The base rate could tumble from the current 3.75% to just 2.75% after the summer as unemployment rises and wage growth cools sharply, according to Lombard Odier.
Such a move would mark the Bank Rate’s lowest level since November 2022 and deliver major relief to mortgage holders and hard-pressed businesses struggling with higher borrowing costs.
The dramatic shift would be driven by what economists describe as a worrying deterioration in the labour market.
Bill Papadakis, at Lombard Odier, said the Bank would be left with little choice as signs of strain multiply.
He warned policymakers were facing a “collapse in job vacancies to below pre-pandemic levels and a rising unemployment rate”.
“Strong wage growth has already slowed meaningfully as the employment picture has weakened,” he said.
“Together with falling services inflation, this should translate into lower price pressures, allowing the Bank of England to cut rates to 2.75% by the end of the third quarter – a level close to neutral.”
Official figures underline the growing concern. Unemployment has climbed above 5% in the three months to October, according to the Office for National Statistics.
At the same time, private-sector pay growth slumped to 3.9% over the same period – its weakest level since early 2021.
Vacancies edged up slightly to 729,000 in the three months to November, from 723,000 previously. But that remains a far cry from the peak of 1.3 million seen in spring 2022 and well below the 795,000 recorded at the start of the Covid pandemic.
Mr Papadakis said rapid rate cuts “should support the economy in an otherwise tough period”.
“For businesses, lower interest rates could provide some support to investment in 2026,” he said.
A Bank Rate of 2.75% would be close to “neutral” – the point at which the economy is neither overheating nor stalling – suggesting Threadneedle Street may have to abandon its caution to prevent a sharper slowdown.
A weakening jobs market is usually seen as a green light for central banks to loosen policy. Yet financial markets remain sceptical, pricing in cuts only to around 3.5% next year, possibly by June.
Rob Wood, chief UK economist at Pantheon Macroeconomics, said there was “little reason” for the Bank to accelerate rate cuts in 2026.
He also warned that measures announced by the Chancellor in the 2025 Budget – including fuel duty rises and new pay-per-mile charges on electric vehicles – would “lift inflation slightly in 2027 and 2028”.
“The market has taken a similar view,” he said.
Others disagree. Capital Economics expects rates to fall to 3% next year. Its chief UK economist, Paul Dales, said the Budget “will drag on GDP growth, add to the downward pressure on inflation and mean interest rates may fall further than widely expected”.
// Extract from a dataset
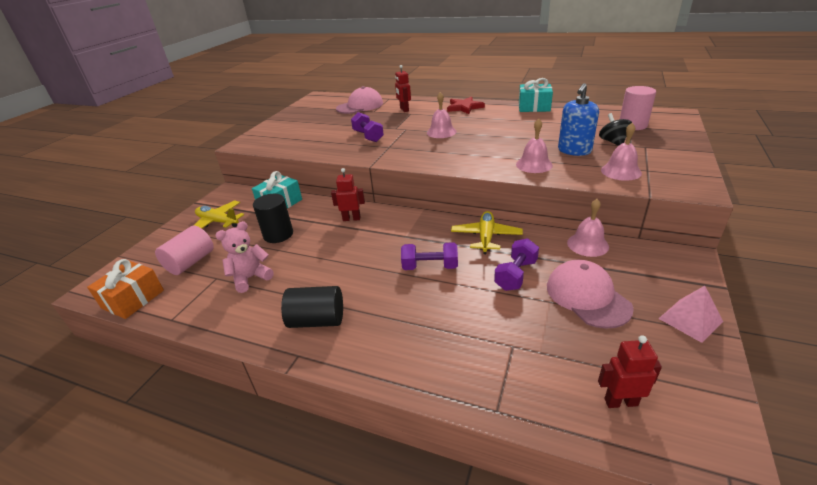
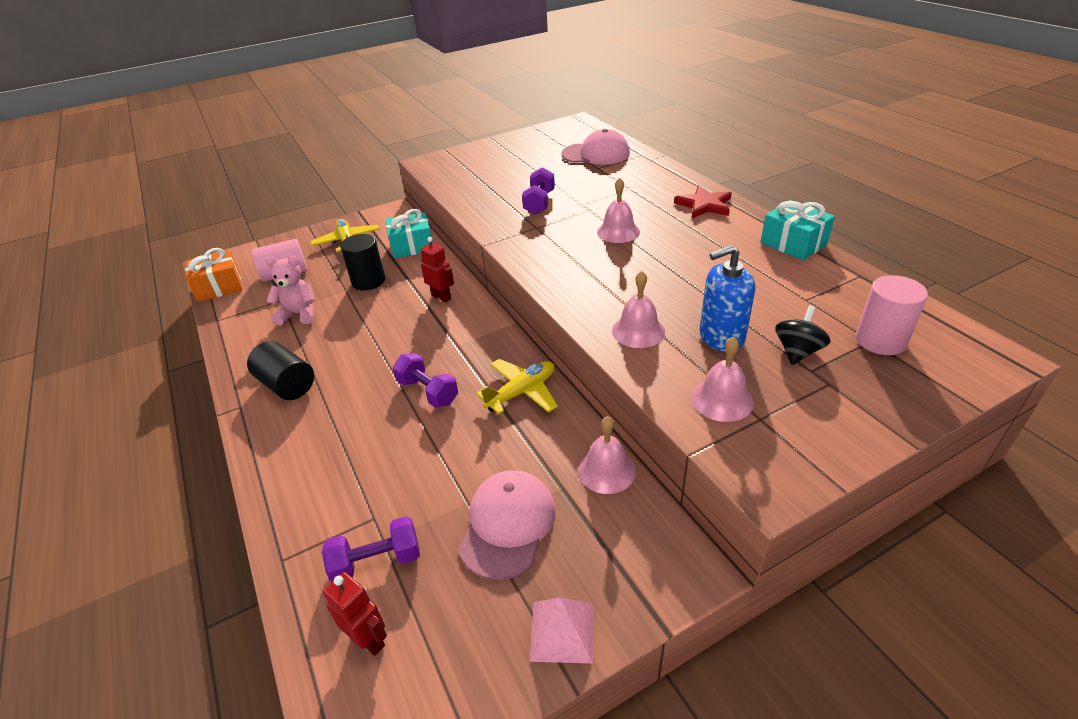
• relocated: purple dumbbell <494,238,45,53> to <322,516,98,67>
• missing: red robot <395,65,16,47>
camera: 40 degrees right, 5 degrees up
Deutsche Bank predicts two further cuts to 3.25% by March and June. Its UK chief economist, Sanjay Raja, said a rise in unemployment from 5% to 5.3% in the next two ONS releases “could elicit some genuine concerns” and push the Bank into stronger action.
“Big picture, the case for faster rate cuts has not crystallised – not yet at least,” he said.
“Should the above conditions come to fruition, we think the case for faster and deeper rate cuts will strengthen. Ultimately, however, the case for faster rate cuts will rest on the evolution of the labour market.”